Items from a dataset:
<<<<

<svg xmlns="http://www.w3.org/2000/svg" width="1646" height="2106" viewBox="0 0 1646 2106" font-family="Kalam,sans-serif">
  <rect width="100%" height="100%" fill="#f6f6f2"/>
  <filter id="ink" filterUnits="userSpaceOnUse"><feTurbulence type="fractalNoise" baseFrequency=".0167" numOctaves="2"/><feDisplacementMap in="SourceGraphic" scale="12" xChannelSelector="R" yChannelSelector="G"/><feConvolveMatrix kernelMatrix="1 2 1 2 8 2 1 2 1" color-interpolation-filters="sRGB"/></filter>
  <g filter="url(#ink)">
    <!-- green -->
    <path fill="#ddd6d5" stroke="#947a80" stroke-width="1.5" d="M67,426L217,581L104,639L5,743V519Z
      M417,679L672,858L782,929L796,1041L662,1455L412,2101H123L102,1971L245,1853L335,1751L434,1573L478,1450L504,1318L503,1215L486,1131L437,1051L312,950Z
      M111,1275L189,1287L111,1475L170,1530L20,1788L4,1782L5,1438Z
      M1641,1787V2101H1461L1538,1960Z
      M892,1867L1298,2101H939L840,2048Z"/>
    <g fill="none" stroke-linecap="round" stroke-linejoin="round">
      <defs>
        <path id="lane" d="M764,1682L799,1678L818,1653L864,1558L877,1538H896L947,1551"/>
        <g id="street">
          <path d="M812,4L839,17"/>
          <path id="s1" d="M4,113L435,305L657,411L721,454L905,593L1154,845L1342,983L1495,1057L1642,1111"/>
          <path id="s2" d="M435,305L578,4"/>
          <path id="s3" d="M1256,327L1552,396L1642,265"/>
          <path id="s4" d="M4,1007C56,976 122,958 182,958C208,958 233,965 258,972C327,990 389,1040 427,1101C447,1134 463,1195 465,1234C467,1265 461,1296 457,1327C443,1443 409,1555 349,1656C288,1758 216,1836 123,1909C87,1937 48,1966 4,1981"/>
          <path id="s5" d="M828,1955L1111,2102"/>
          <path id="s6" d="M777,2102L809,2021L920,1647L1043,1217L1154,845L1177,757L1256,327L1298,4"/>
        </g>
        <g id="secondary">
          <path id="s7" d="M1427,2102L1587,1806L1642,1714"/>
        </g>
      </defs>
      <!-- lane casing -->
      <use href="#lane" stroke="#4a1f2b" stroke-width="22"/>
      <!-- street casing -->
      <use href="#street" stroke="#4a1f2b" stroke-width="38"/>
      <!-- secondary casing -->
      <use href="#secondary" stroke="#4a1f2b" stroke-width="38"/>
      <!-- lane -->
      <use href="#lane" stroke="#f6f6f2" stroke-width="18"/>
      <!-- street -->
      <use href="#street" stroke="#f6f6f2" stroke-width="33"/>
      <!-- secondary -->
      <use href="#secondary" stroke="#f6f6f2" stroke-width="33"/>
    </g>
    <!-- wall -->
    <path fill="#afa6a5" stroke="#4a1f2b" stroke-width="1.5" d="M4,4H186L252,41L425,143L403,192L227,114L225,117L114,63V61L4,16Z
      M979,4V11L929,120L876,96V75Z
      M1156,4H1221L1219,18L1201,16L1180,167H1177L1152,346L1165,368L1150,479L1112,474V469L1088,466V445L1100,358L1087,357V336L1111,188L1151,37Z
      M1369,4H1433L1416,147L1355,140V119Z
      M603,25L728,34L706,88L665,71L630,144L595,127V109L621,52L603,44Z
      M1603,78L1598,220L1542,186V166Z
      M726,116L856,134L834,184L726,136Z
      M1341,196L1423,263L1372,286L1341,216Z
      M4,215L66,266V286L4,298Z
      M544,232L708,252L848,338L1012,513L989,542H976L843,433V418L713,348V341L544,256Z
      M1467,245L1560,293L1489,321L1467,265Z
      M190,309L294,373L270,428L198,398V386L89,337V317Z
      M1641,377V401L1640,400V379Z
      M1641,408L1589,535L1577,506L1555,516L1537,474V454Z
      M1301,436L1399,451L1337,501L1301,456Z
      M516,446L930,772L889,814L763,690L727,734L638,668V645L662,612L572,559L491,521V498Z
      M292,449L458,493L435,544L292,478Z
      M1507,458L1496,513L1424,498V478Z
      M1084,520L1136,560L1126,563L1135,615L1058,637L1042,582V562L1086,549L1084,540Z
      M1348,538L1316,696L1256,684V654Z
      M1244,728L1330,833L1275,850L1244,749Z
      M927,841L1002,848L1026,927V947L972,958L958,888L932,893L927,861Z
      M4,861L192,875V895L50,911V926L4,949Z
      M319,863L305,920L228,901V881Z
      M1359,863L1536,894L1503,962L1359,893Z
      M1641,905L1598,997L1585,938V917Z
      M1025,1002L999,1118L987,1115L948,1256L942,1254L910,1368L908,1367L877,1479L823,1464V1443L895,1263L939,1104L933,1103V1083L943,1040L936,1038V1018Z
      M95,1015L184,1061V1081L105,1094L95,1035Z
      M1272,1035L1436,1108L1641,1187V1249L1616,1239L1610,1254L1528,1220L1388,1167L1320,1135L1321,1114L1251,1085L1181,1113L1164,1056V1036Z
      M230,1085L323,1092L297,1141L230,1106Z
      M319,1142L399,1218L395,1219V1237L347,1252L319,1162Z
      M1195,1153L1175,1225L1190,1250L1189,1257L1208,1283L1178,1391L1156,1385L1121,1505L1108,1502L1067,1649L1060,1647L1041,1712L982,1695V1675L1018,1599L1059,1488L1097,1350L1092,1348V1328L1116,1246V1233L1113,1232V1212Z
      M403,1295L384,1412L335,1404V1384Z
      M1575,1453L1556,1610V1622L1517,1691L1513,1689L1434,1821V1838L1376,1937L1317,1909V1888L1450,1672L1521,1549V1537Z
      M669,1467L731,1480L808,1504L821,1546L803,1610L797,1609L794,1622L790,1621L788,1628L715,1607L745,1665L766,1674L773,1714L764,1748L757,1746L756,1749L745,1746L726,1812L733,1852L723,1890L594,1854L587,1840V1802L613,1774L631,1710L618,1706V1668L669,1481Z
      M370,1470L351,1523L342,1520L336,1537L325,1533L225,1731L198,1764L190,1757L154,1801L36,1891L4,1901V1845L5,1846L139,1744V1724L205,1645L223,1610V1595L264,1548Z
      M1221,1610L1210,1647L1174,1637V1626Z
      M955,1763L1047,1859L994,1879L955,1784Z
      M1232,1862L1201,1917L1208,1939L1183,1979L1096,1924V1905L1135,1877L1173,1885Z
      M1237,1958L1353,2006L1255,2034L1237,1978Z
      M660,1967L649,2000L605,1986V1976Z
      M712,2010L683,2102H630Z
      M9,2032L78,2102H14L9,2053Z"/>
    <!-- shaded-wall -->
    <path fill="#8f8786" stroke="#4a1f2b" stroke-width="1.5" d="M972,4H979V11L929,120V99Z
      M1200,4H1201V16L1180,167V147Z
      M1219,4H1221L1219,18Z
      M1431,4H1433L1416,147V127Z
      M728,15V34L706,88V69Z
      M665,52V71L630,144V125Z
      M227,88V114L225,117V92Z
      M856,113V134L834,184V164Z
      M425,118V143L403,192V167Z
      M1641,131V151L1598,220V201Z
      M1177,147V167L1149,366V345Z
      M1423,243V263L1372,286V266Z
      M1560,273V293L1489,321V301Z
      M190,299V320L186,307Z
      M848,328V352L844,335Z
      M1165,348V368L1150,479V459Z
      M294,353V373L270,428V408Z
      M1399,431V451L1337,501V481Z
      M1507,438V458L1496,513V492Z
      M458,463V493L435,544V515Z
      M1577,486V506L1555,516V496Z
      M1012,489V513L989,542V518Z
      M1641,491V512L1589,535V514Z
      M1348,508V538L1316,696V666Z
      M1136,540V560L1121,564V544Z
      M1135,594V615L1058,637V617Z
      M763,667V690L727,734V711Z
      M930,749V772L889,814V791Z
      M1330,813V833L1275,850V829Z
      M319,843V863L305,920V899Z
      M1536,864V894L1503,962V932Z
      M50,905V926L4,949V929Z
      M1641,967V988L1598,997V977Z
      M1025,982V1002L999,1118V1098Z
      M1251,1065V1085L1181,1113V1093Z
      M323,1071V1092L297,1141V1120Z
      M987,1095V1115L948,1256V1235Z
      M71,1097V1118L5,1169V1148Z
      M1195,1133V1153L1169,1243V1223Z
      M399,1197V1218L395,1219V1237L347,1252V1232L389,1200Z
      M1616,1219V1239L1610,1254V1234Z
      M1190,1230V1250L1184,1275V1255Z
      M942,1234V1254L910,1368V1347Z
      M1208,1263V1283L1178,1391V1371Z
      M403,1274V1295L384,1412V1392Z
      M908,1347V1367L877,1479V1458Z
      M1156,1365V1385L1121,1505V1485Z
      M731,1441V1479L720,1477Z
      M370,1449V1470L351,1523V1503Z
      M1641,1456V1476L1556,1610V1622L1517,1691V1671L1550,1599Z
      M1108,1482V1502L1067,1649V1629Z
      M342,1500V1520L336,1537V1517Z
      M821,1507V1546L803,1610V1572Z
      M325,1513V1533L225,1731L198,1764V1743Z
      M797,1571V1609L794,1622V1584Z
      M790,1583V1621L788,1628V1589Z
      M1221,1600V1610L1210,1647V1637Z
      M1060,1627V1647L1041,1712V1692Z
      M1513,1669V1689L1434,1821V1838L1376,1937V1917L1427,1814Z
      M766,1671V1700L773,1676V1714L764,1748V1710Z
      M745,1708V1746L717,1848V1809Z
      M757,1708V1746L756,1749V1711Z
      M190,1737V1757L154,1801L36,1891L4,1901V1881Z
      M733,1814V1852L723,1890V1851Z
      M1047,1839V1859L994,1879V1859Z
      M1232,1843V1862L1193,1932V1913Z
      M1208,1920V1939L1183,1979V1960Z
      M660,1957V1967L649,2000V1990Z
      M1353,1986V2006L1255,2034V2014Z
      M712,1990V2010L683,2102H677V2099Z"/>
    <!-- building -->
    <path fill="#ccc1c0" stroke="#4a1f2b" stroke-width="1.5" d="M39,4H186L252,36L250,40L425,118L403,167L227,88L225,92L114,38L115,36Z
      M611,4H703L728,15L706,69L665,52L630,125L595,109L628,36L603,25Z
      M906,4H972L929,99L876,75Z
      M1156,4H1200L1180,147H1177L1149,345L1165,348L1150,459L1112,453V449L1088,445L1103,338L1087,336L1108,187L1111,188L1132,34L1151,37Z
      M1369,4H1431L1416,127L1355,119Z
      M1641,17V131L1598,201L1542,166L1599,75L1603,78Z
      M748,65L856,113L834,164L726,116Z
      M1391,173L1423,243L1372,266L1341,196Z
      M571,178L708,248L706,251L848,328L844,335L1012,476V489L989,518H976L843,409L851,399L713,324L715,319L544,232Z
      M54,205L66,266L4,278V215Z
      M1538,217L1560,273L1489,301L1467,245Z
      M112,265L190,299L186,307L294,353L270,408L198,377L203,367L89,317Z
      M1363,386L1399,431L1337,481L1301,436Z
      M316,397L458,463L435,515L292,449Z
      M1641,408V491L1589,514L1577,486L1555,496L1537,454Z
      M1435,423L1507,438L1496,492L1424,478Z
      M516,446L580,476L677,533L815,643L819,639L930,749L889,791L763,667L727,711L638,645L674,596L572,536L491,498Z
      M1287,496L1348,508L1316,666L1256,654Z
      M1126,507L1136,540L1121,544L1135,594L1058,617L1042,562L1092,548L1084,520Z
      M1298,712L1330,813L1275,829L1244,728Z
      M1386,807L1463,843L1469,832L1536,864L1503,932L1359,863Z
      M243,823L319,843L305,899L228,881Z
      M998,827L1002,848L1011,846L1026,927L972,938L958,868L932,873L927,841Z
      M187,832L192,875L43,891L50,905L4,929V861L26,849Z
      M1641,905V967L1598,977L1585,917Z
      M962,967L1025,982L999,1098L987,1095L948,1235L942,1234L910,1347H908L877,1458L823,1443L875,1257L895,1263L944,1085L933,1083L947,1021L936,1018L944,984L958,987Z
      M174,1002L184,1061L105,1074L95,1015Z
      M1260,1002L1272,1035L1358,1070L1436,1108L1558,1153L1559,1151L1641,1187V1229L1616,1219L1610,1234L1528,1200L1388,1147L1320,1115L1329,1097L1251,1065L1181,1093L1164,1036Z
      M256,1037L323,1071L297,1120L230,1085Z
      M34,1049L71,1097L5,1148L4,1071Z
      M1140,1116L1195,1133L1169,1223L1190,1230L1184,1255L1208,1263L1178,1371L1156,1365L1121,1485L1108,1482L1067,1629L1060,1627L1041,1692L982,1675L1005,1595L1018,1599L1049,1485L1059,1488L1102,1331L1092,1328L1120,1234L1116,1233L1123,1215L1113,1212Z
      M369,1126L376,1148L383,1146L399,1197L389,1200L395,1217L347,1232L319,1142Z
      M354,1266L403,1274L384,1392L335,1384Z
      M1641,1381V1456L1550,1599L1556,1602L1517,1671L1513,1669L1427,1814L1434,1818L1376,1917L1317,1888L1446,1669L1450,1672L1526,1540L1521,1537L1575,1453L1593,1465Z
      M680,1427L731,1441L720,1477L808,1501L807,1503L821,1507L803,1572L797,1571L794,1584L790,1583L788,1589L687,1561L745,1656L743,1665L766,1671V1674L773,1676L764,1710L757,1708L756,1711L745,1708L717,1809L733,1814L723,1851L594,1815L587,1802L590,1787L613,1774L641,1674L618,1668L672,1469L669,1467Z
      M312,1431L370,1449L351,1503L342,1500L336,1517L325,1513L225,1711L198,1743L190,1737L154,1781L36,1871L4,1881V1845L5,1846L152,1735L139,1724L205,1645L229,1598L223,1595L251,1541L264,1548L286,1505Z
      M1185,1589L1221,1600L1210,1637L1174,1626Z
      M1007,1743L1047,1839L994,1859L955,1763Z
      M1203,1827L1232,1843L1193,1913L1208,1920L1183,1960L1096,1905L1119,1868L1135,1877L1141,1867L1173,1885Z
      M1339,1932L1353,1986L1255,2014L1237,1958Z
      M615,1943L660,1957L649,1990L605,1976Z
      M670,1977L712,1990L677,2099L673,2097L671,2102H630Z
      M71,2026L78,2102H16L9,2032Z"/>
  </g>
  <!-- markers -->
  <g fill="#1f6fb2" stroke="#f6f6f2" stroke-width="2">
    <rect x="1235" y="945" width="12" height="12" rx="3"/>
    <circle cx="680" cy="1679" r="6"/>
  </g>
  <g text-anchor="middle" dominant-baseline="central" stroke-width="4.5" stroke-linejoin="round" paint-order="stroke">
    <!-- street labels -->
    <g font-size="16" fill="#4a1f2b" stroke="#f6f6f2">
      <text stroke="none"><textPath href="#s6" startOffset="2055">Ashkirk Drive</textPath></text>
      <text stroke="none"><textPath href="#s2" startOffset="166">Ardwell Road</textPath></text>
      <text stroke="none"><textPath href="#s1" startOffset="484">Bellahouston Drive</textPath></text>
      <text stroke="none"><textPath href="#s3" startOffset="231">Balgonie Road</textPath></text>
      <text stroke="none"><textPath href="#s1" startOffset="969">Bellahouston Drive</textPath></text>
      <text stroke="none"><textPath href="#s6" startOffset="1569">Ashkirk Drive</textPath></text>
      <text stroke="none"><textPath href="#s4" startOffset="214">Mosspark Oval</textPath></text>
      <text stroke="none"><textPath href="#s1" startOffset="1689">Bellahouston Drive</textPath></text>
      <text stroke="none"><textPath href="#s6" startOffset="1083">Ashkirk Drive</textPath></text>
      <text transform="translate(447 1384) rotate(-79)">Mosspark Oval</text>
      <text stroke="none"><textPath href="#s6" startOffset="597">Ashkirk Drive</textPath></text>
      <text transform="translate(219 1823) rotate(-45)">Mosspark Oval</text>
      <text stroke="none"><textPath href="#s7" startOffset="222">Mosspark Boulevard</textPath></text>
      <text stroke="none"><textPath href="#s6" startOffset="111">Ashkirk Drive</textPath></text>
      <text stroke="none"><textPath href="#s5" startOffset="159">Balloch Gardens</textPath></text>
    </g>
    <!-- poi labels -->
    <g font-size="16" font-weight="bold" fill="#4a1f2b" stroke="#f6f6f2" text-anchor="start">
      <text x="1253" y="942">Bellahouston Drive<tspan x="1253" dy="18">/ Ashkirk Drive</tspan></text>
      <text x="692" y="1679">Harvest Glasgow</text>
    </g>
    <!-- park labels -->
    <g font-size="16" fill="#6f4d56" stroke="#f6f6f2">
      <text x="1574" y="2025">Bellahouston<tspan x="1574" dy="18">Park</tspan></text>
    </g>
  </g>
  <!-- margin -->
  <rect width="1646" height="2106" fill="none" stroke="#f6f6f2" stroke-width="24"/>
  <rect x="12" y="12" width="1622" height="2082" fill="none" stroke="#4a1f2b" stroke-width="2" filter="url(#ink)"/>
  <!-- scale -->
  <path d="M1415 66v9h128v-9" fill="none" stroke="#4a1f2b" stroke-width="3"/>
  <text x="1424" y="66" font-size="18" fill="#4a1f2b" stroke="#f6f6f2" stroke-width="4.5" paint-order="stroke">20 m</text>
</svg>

>>>>

What lines above mention "linejoin"? Copy each one.

    <g fill="none" stroke-linecap="round" stroke-linejoin="round">
  <g text-anchor="middle" dominant-baseline="central" stroke-width="4.5" stroke-linejoin="round" paint-order="stroke">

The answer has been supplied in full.